(Dataset content Opens)
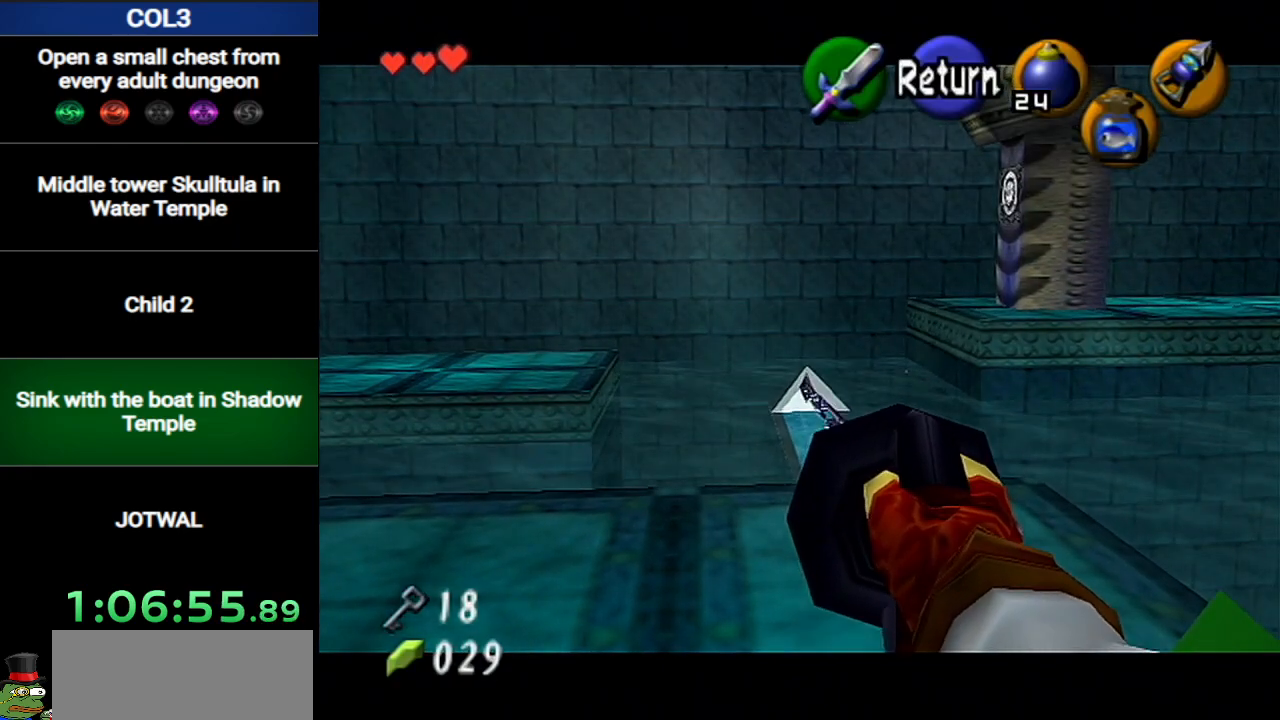
{"buttons": [], "left_stick": "center", "right_stick": "center", "events": []}
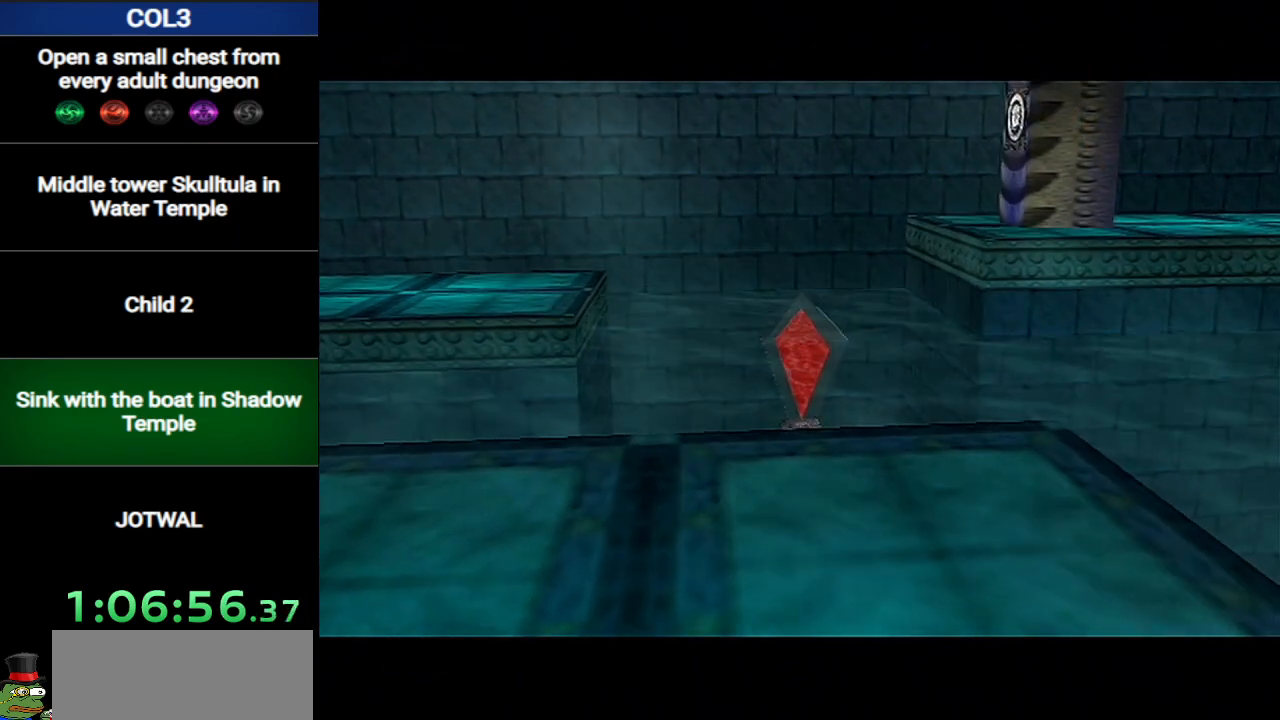
{"buttons": [], "left_stick": "center", "right_stick": "center", "events": []}
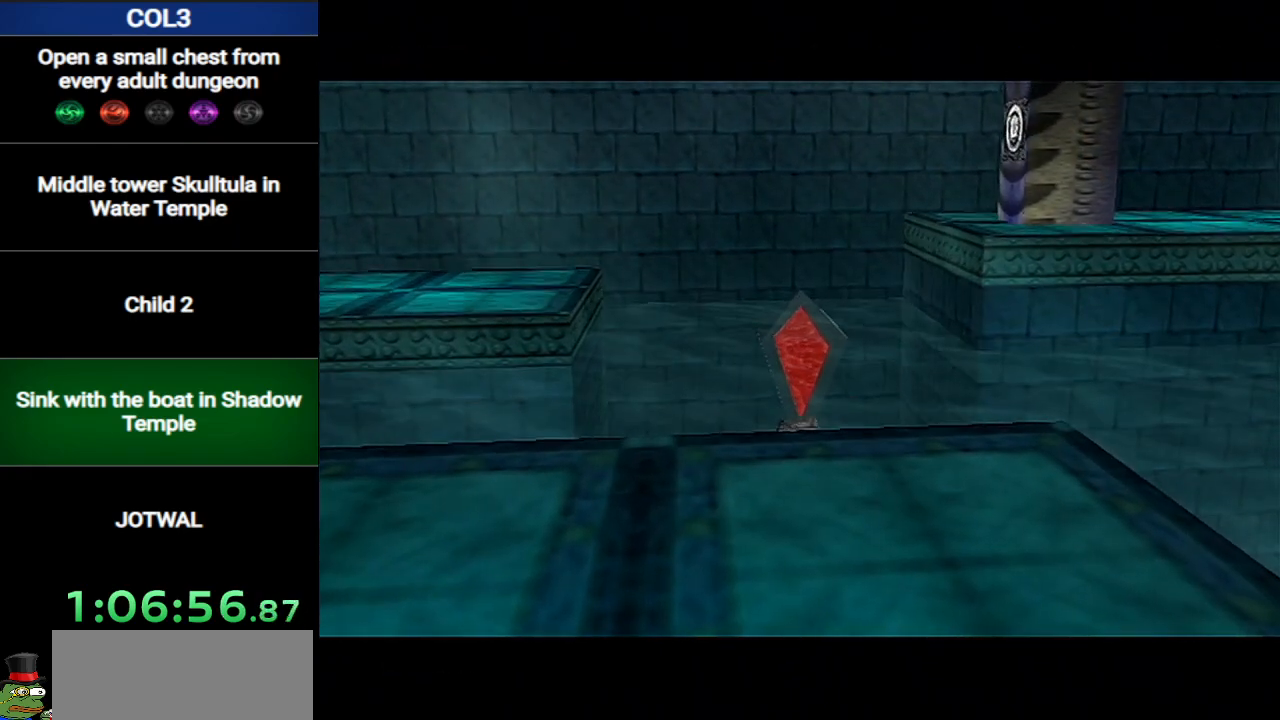
{"buttons": [], "left_stick": "center", "right_stick": "center", "events": []}
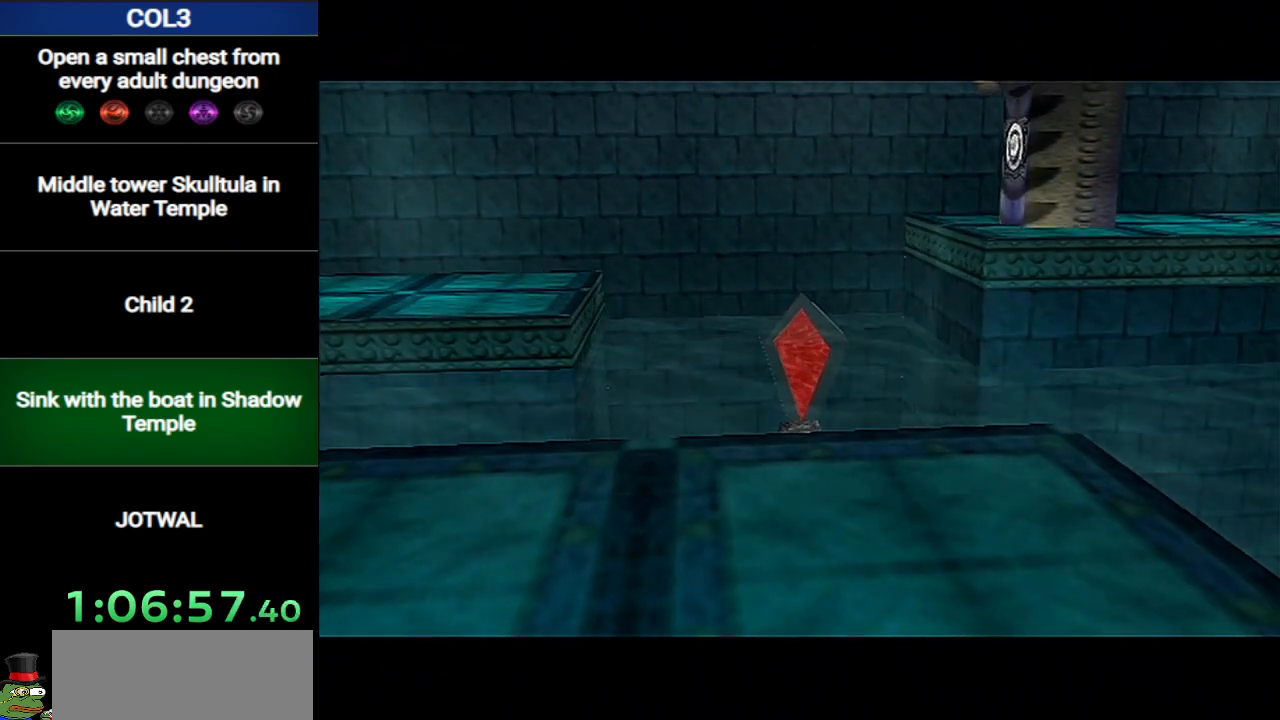
{"buttons": [], "left_stick": "center", "right_stick": "center", "events": []}
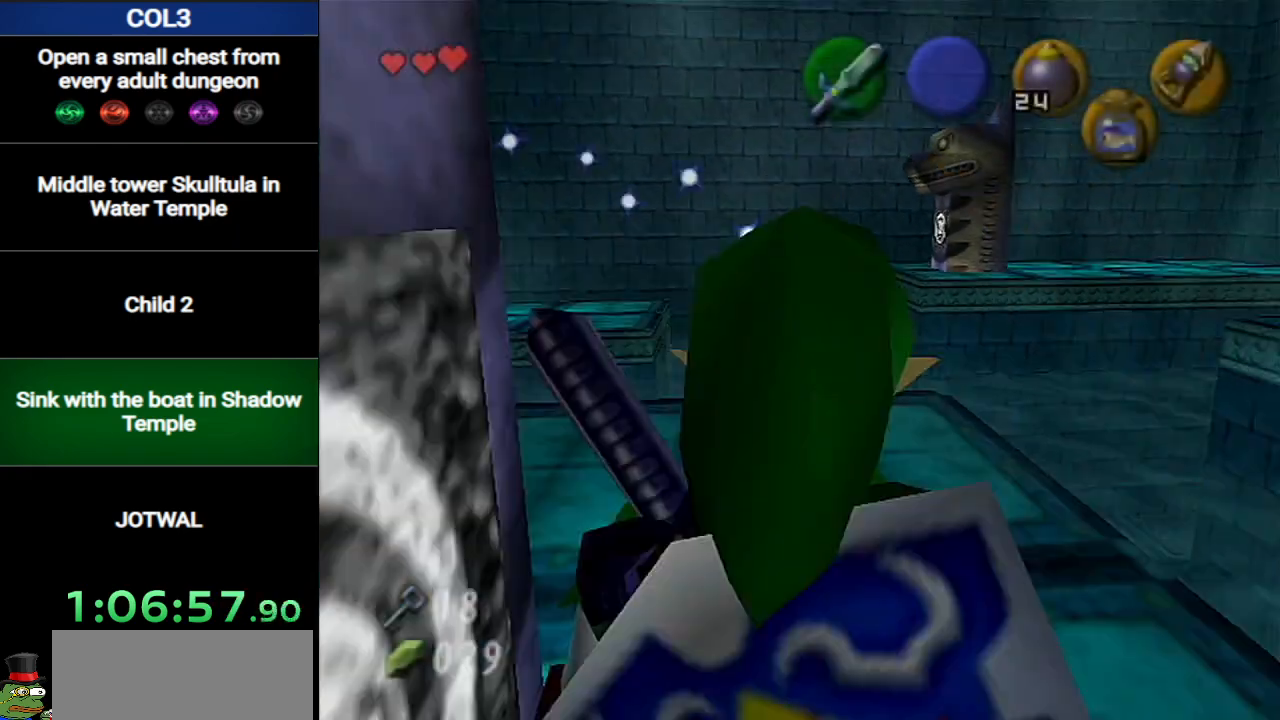
{"buttons": ["X"], "left_stick": "center", "right_stick": "center", "events": [[183, "X", "down"]]}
(Dataset content Closes)
▸ Your goal
Return the entries exactly as given. Do not include pictures.

▸ Written response
{"buttons": [], "left_stick": "center", "right_stick": "center", "events": []}
{"buttons": [], "left_stick": "center", "right_stick": "center", "events": []}
{"buttons": [], "left_stick": "center", "right_stick": "center", "events": []}
{"buttons": [], "left_stick": "center", "right_stick": "center", "events": []}
{"buttons": ["X"], "left_stick": "center", "right_stick": "center", "events": [[183, "X", "down"]]}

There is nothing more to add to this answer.